### About this task
Each line below that includes the word "left" is to be reported.

### Data shown
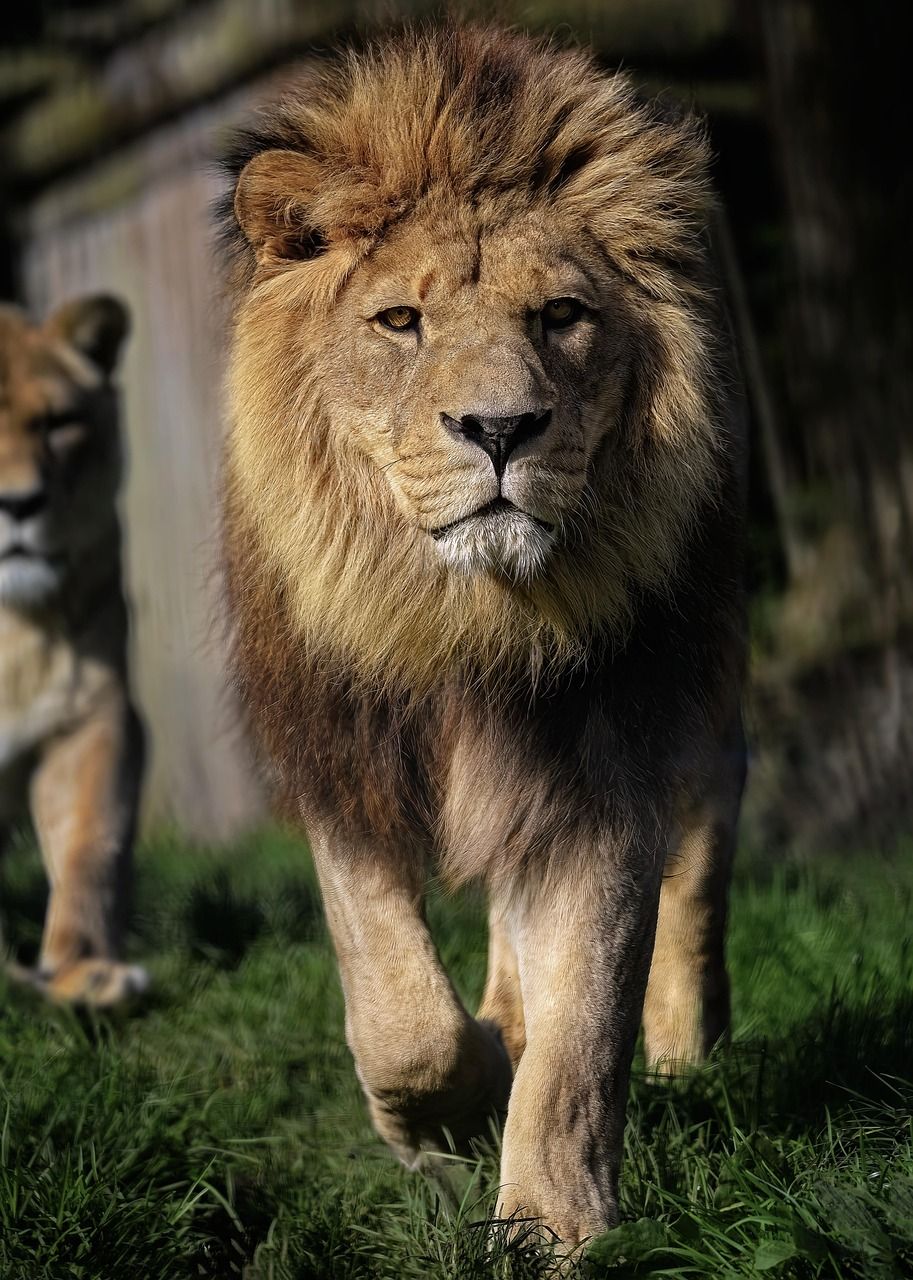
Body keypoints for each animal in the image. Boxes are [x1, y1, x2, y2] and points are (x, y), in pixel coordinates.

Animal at [221, 26, 747, 1249]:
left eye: (559, 316)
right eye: (399, 322)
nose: (500, 428)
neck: (465, 619)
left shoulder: (607, 764)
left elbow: (584, 1027)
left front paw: (552, 1228)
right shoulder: (343, 762)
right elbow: (399, 1011)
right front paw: (446, 1119)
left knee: (701, 866)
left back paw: (685, 1048)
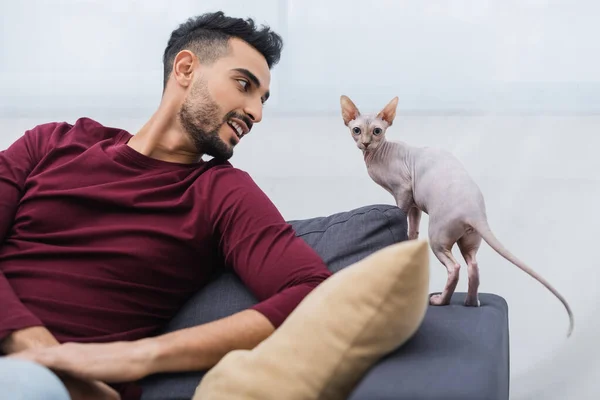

### Result below
left eye: (559, 316)
left shoulder: (607, 764)
left elbow: (584, 1027)
left front paw: (552, 1228)
left knee: (701, 866)
left back paw: (685, 1048)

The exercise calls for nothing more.